CMAJ. 2013 Nov 5;185(16):E755-62. doi: 10.1503/cmaj.130875. Epub 2013 Sep 30.
Changes in the long-term survival of people admitted to hospital is unknown. This study examined trends in 1-year survival of patients admitted to hospital adjusted for improved survival in the general population.
One-year survival after admission to hospital was determined for all adults admitted to hospital in Ontario in 1994, 1999, 2004, or 2009 by linking to vital statistics datasets. Annual survival in the general population was determined from life tables for Ontario.
Between 1994 and 2009, hospital use decreased (from 8.8% to 6.3% of the general adult population per year), whereas crude 1-year mortality among people with hospital admissions increased (from 9.2% to 11.6%). During this time, patients in hospital became significantly older (median age increased from 51 to 58 yr) and sicker (the proportion with a Charlson comorbidity index score of 0 decreased from 68.2% to 60.0%), and were more acutely ill on admission (elective admissions decreased from 47.4% to 42.0%; proportion brought to hospital by ambulance increased from 16.1% to 24.8%). Compared with 1994, the adjusted odds ratio (OR) for death at 1 year in 2009 was 0.78 (95% confidence interval [CI] 0.77-0.79). However, 1-year risk of death in the general population decreased by 24% during the same time. After adjusting for improved survival in the general population, risk of death at 1 year for people admitted to hospital remained significantly lower in 2009 than in 1994 (adjusted relative excess risk 0.81, 95% CI 0.80-0.82).

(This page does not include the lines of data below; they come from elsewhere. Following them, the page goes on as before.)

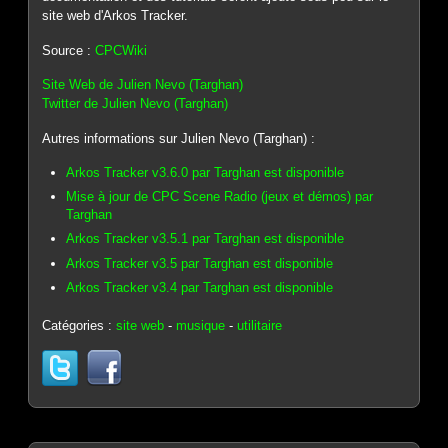
site web d'Arkos Tracker.
Source :
CPCWiki
Site Web de Julien Nevo (Targhan)
Twitter de Julien Nevo (Targhan)
Autres informations sur Julien Nevo (Targhan) :
Arkos Tracker v3.6.0 par Targhan est disponible
Mise à jour de CPC Scene Radio (jeux et démos) par
Targhan
Arkos Tracker v3.5.1 par Targhan est disponible
Arkos Tracker v3.5 par Targhan est disponible
Arkos Tracker v3.4 par Targhan est disponible
Catégories :
site web
-
musique
-
utilitaire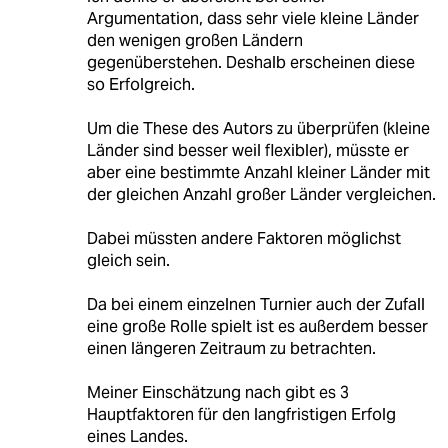
Argumentation, dass sehr viele kleine Länder
den wenigen großen Ländern
gegenüberstehen. Deshalb erscheinen diese
so Erfolgreich.
Um die These des Autors zu überprüfen (kleine
Länder sind besser weil flexibler), müsste er
aber eine bestimmte Anzahl kleiner Länder mit
der gleichen Anzahl großer Länder vergleichen.
Dabei müssten andere Faktoren möglichst
gleich sein.
Da bei einem einzelnen Turnier auch der Zufall
eine große Rolle spielt ist es außerdem besser
einen längeren Zeitraum zu betrachten.
Meiner Einschätzung nach gibt es 3
Hauptfaktoren für den langfristigen Erfolg
eines Landes.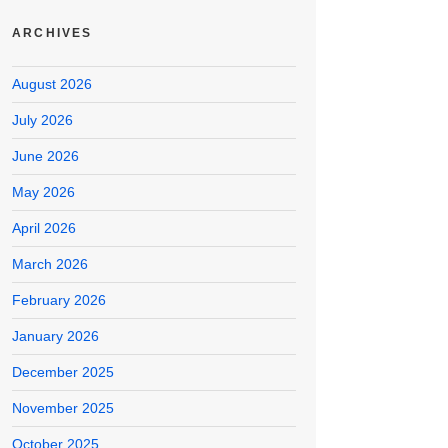
ARCHIVES
August 2026
July 2026
June 2026
May 2026
April 2026
March 2026
February 2026
January 2026
December 2025
November 2025
October 2025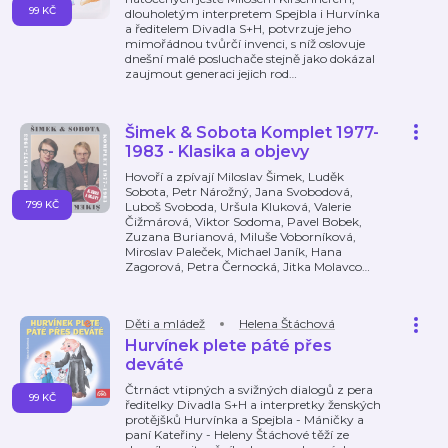
99 KČ
dlouholetým interpretem Spejbla i Hurvínka
a ředitelem Divadla S+H, potvrzuje jeho
mimořádnou tvůrčí invenci, s níž oslovuje
dnešní malé posluchače stejně jako dokázal
zaujmout generaci jejich rod
…
Šimek & Sobota Komplet 1977-
1983 - Klasika a objevy
Hovoří a zpívají Miloslav Šimek, Luděk
Sobota, Petr Nárožný, Jana Svobodová,
799 KČ
Luboš Svoboda, Uršula Kluková, Valerie
Čižmárová, Viktor Sodoma, Pavel Bobek,
Zuzana Burianová, Miluše Voborníková,
Miroslav Paleček, Michael Janík, Hana
Zagorová, Petra Černocká, Jitka Molavco
…
Děti a mládež
Helena Štáchová
Hurvínek plete páté přes
deváté
Čtrnáct vtipných a svižných dialogů z pera
99 KČ
ředitelky Divadla S+H a interpretky ženských
protějšků Hurvínka a Spejbla - Máničky a
paní Kateřiny - Heleny Štáchové těží ze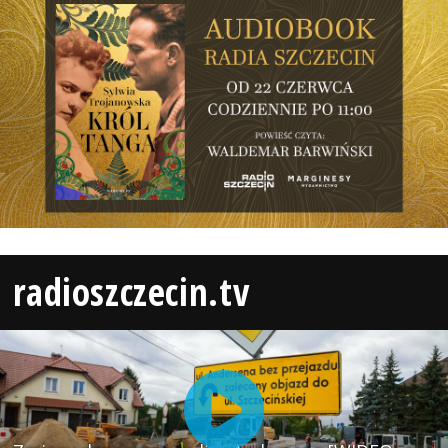
radioszczecin.tv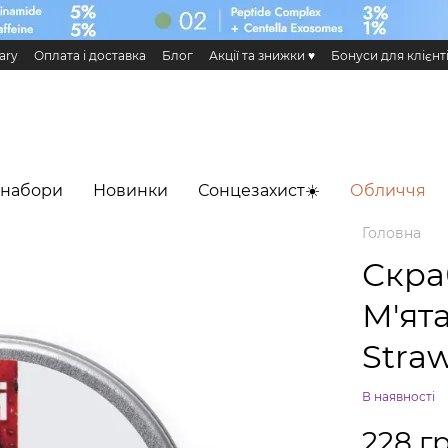
ary
Оплата і доставка
Блог
Акції та знижки ♥️
Бонуси для клієнт
н та повернення
Публічна оферта
Еко сертифікати і сертифікація
 Додаток HiLLARY
 набори
Новинки
Сонцезахист☀️
Обличчя
Головна
Скра
М'ят
Straw
В наявності
228 г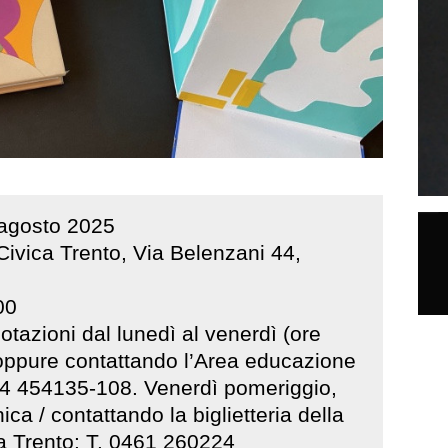
agosto
2025
Civica Trento, Via Belenzani 44,
00
notazioni dal lunedì al venerdì (ore
 oppure contattando l’Area educazione
64 454135-108. Venerdì pomeriggio,
a / contattando la biglietteria della
 a Trento: T. 0461 260224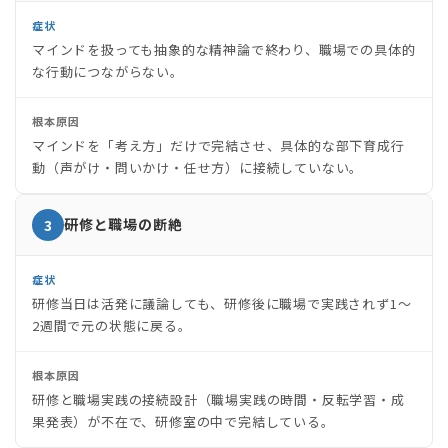
症状
マインドを扱っても抽象的な精神論で終わり、職場での具体的
な行動につながらない。
根本原因
マインドを「考え方」だけで完結させ、具体的な部下育成行
動（声がけ・問いかけ・任せ方）に接続していない。
研修と職場の断絶
3
症状
研修当日は活発に議論しても、研修後に職場で実践されず1〜
2週間で元の状態に戻る。
根本原因
研修と職場実践の接続設計（職場実践の時間・反転学習・成
果発表）が不在で、研修室の中で完結している。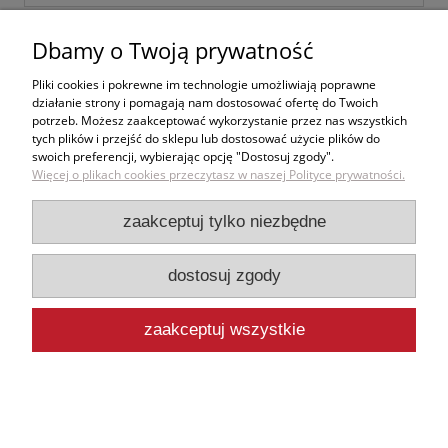
Twoja opinia:
Dbamy o Twoją prywatność
Pliki cookies i pokrewne im technologie umożliwiają poprawne
działanie strony i pomagają nam dostosować ofertę do Twoich
potrzeb. Możesz zaakceptować wykorzystanie przez nas wszystkich
tych plików i przejść do sklepu lub dostosować użycie plików do
swoich preferencji, wybierając opcję "Dostosuj zgody".
Więcej o plikach cookies przeczytasz w naszej Polityce prywatności.
wyślij
zaakceptuj tylko niezbędne
dostosuj zgody
Zakupy
zaakceptuj wszystkie
Pomoc
Moje konto
Informacje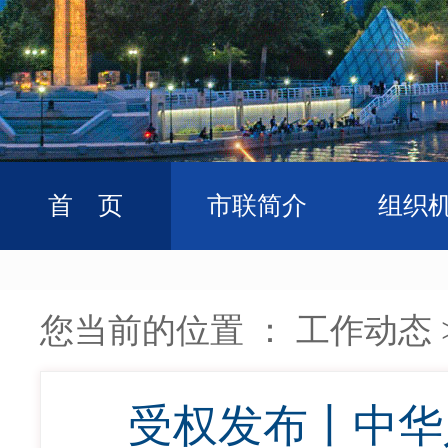
首 页
市联简介
组织
您当前的位置 ：
工作动态
受权发布丨中华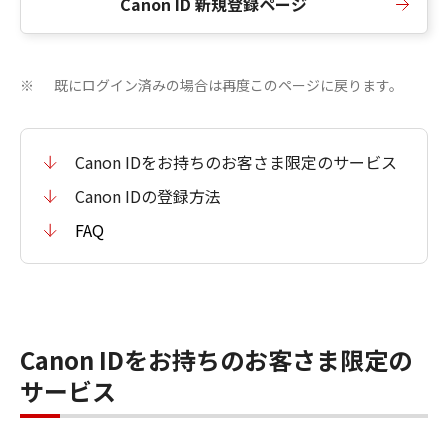
Canon ID 新規登録ページ
既にログイン済みの場合は再度このページに戻ります。
※
Canon IDをお持ちのお客さま限定のサービス
Canon IDの登録方法
FAQ
Canon IDをお持ちのお客さま限定の
サービス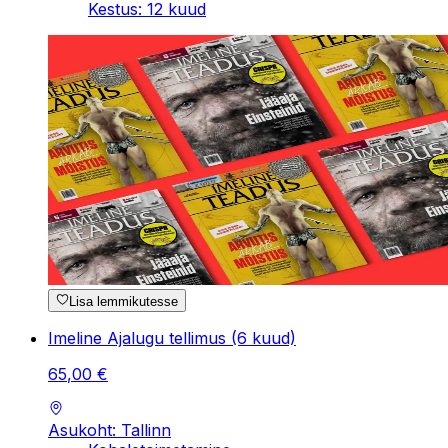
Kestus
:
12
kuud
Lisa lemmikutesse
Imeline Ajalugu tellimus (6 kuud)
65
,
00
€
Asukoht: Tallinn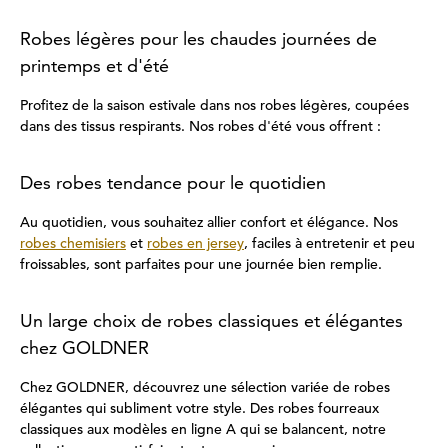
Robes légères pour les chaudes journées de
printemps et d'été
Profitez de la saison estivale dans nos robes légères, coupées
dans des tissus respirants. Nos robes d'été vous offrent :
Des robes tendance pour le quotidien
Au quotidien, vous souhaitez allier confort et élégance. Nos
robes chemisiers
et
robes en jersey
, faciles à entretenir et peu
froissables, sont parfaites pour une journée bien remplie.
Un large choix de robes classiques et élégantes
chez GOLDNER
Chez GOLDNER, découvrez une sélection variée de robes
élégantes qui subliment votre style. Des robes fourreaux
classiques aux modèles en ligne A qui se balancent, notre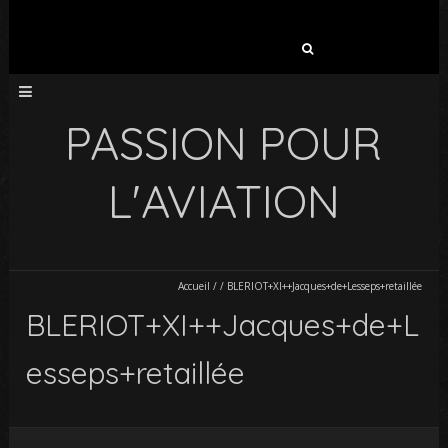
Rechercher :
PASSION POUR
L'AVIATION
Accueil
/
/
BLERIOT+XI++Jacques+de+Lesseps+retaillée
BLERIOT+XI++Jacques+de+L
esseps+retaillée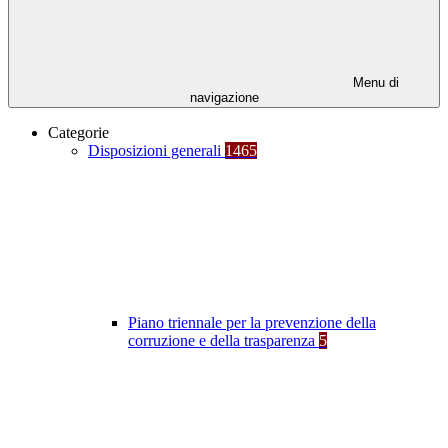
Menu di
navigazione
Categorie
Disposizioni generali
1465
Piano triennale per la prevenzione della
corruzione e della trasparenza
5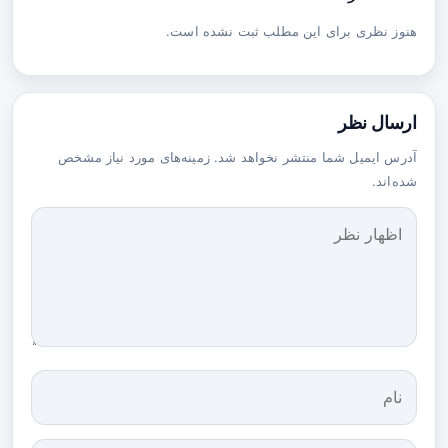
هنوز نظری برای این مطلب ثبت نشده است.
ارسال نظر
آدرس ایمیل شما منتشر نخواهد شد. زمینه‌های مورد نیاز مشخص
شده‌اند.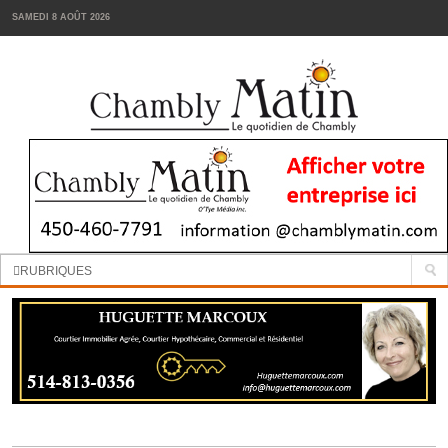
SAMEDI 8 AOÛT 2026
Manchettes:
La cour d’école de la Passerelle sera réaménagée
RUBRIQUES
INFORMATION
SPORTS
VIN
TENDANCES
FOODIES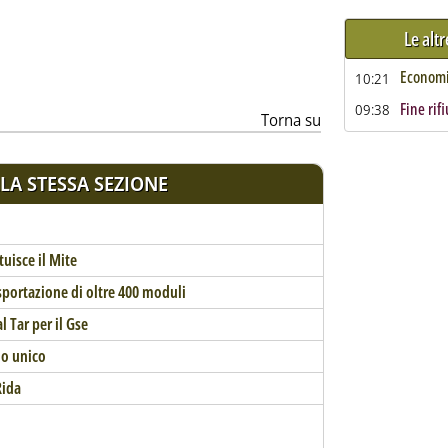
Le alt
ia
Economia
10:21
Fine rif
09:38
Torna su
LA STESSA SEZIONE
tuisce il Mite
esportazione di oltre 400 moduli
l Tar per il Gse
lo unico
Rida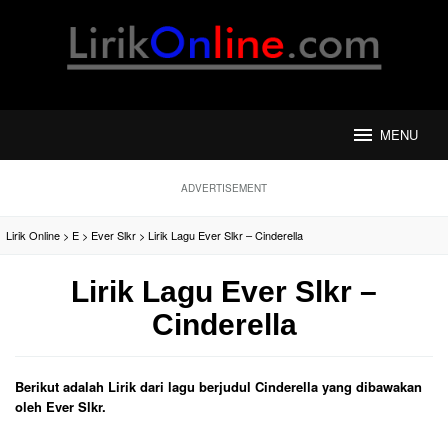
Loncat
ke
konten
MENU
ADVERTISEMENT
Lirik Online
>
E
>
Ever Slkr
>
Lirik Lagu Ever Slkr – Cinderella
Lirik Lagu Ever Slkr –
Cinderella
Berikut adalah Lirik dari lagu berjudul Cinderella yang dibawakan
oleh Ever Slkr.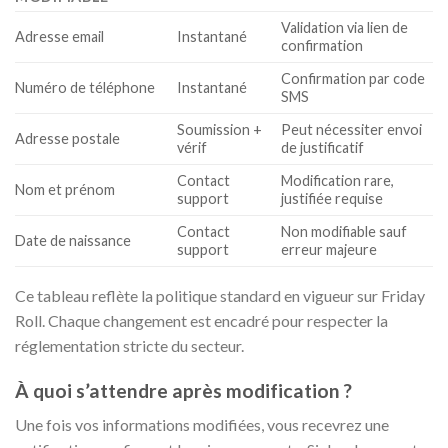
Validation via lien de
Adresse email
Instantané
confirmation
Confirmation par code
Numéro de téléphone
Instantané
SMS
Soumission +
Peut nécessiter envoi
Adresse postale
vérif
de justificatif
Contact
Modification rare,
Nom et prénom
support
justifiée requise
Contact
Non modifiable sauf
Date de naissance
support
erreur majeure
Ce tableau reflète la politique standard en vigueur sur Friday
Roll. Chaque changement est encadré pour respecter la
réglementation stricte du secteur.
À quoi s’attendre après modification ?
Une fois vos informations modifiées, vous recevrez une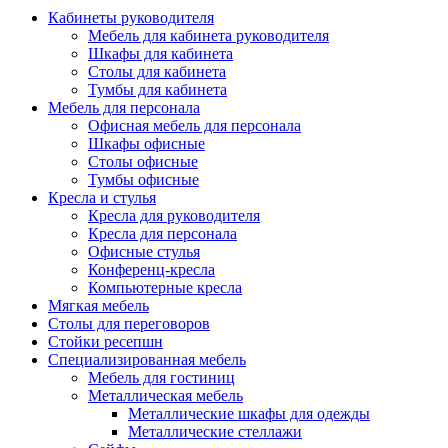
Кабинеты руководителя
Мебель для кабинета руководителя
Шкафы для кабинета
Столы для кабинета
Тумбы для кабинета
Мебель для персонала
Офисная мебель для персонала
Шкафы офисные
Столы офисные
Тумбы офисные
Кресла и стулья
Кресла для руководителя
Кресла для персонала
Офисные стулья
Конференц-кресла
Компьютерные кресла
Мягкая мебель
Столы для переговоров
Стойки ресепшн
Специализированная мебель
Мебель для гостиниц
Металлическая мебель
Металлические шкафы для одежды
Металлические стеллажи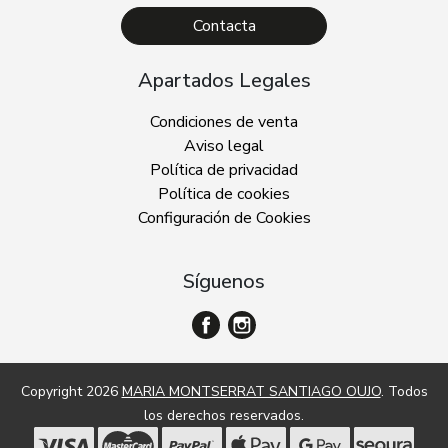
Contacta
Apartados Legales
Condiciones de venta
Aviso legal
Política de privacidad
Política de cookies
Configuración de Cookies
Síguenos
Copyright 2026
MARIA MONTSERRAT SANTIAGO OUJO
. Todos
los derechos reservados.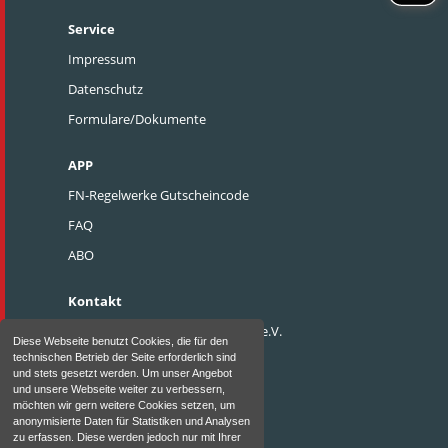
Service
Impressum
Datenschutz
Formulare/Dokumente
APP
FN-Regelwerke Gutscheincode
FAQ
ABO
Kontakt
Pferdesportverband Weser-Ems e.V.
Diese Webseite benutzt Cookies, die für den
technischen Betrieb der Seite erforderlich sind
Heidewinkel 8
und stets gesetzt werden. Um unser Angebot
D - 49377 Vechta
und unsere Webseite weiter zu verbessern,
möchten wir gern weitere Cookies setzen, um
Telefon: 0 44 41 / 9140-0
anonymisierte Daten für Statistiken und Analysen
zu erfassen. Diese werden jedoch nur mit Ihrer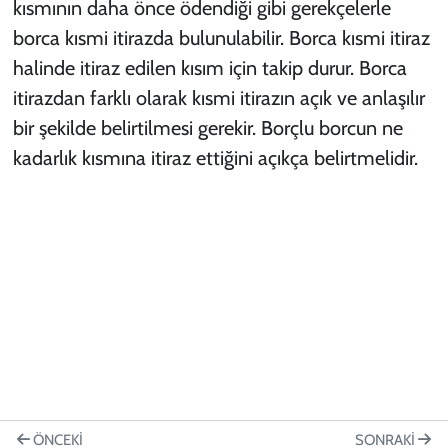
kısmının daha önce ödendiği gibi gerekçelerle
borca kısmi itirazda bulunulabilir. Borca kısmi itiraz
halinde itiraz edilen kısım için takip durur. Borca
itirazdan farklı olarak kısmi itirazın açık ve anlaşılır
bir şekilde belirtilmesi gerekir. Borçlu borcun ne
kadarlık kısmına itiraz ettiğini açıkça belirtmelidir.
ÖNCEKI
SONRAKI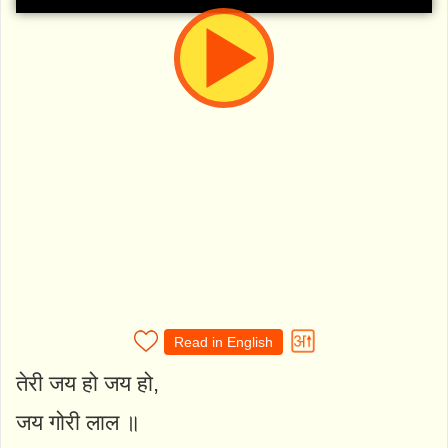
Read in English
तेरी जय हो जय हो,
जय गोरी लाल ॥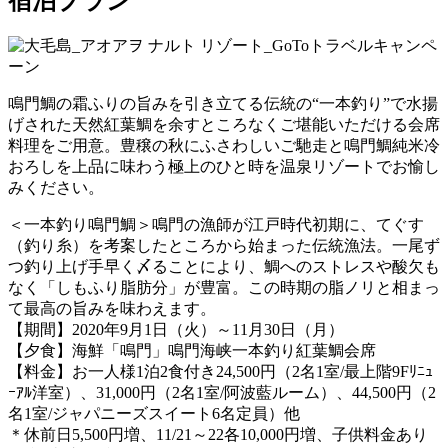
宿泊プラン
鳴門鯛の霜ふりの旨みを引き立てる伝統の“一本釣り”で水揚
げされた天然紅葉鯛を余すところなくご堪能いただける会席
料理をご用意。豊穣の秋にふさわしいご馳走と鳴門鯛純米冷
おろしを上品に味わう極上のひと時を温泉リゾートでお愉し
みください。
＜一本釣り鳴門鯛＞鳴門の漁師が江戸時代初期に、てぐす
（釣り糸）を考案したところから始まった伝統漁法。一尾ず
つ釣り上げ手早く〆ることにより、鯛へのストレスや酸欠も
なく「しもふり脂肪分」が豊富。この時期の脂ノリと相まっ
て最高の旨みを味わえます。
【期間】2020年9月1日（火）～11月30日（月）
【夕食】海鮮「鳴門」鳴門海峡一本釣り紅葉鯛会席
【料金】お一人様1泊2食付き24,500円（2名1室/最上階9Fﾘﾆｭ
ｰｱﾙ洋室）、31,000円（2名1室/阿波藍ルーム）、44,500円（2
名1室/ジャパニーズスイート6名定員）他
＊休前日5,500円増、11/21～22各10,000円増、子供料金あり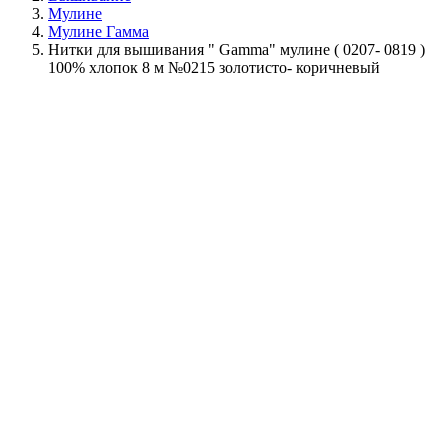
Мулине
Мулине Гамма
Нитки для вышивания " Gamma" мулине ( 0207- 0819 )
100% хлопок 8 м №0215 золотисто- коричневый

After accounting for both the increased burden of patient sickness and improved survival in the general population, 1-year survival for people admitted to hospital increased significantly from 1994 to 2009. The reasons for this improvement cannot be determined from these data.
住院患者长期生存率的变化尚不清楚。本研究通过链接生命统计数据集,调查了调整一般人群生存率改善后住院患者 1 年生存率的变化趋势。
通过链接生命统计数据集,确定了 1994 年、1999 年、2004 年和 2009 年所有在安大略省住院的成年人住院后的 1 年生存率。安大略省的一般人群年度生存率从生命表中确定。
1994 年至 2009 年期间,医院就诊人数减少(每年占一般成年人口的比例从 8.8%降至 6.3%),而住院患者的粗 1 年死亡率上升(从 9.2%升至 11.6%)。在此期间,住院患者年龄明显增大(中位数年龄从 51 岁增加到 58 岁),病情恶化(Charlson 合并症指数评分为 0 的比例从 68.2%降至 60.0%),入院时病情更为急性(择期入院从 47.4%降至 42.0%;通过救护车入院的比例从 16.1%增至 24.8%)。与 1994 年相比,2009 年 1 年死亡的调整后比值比(OR)为 0.78(95%置信区间 [CI] 0.77-0.79)。然而,同一时期一般人群 1 年死亡风险下降了 24%。在调整一般人群生存率改善后,2009 年住院患者 1 年死亡风险仍显著低于 1994 年(调整后的相对超额风险为 0.81,95%CI 0.80-0.82)。
在考虑患者疾病负担增加和一般人群生存率改善的情况下,1994 年至 2009 年住院患者 1 年生存率显著提高。从这些数据中无法确定这种改善的原因。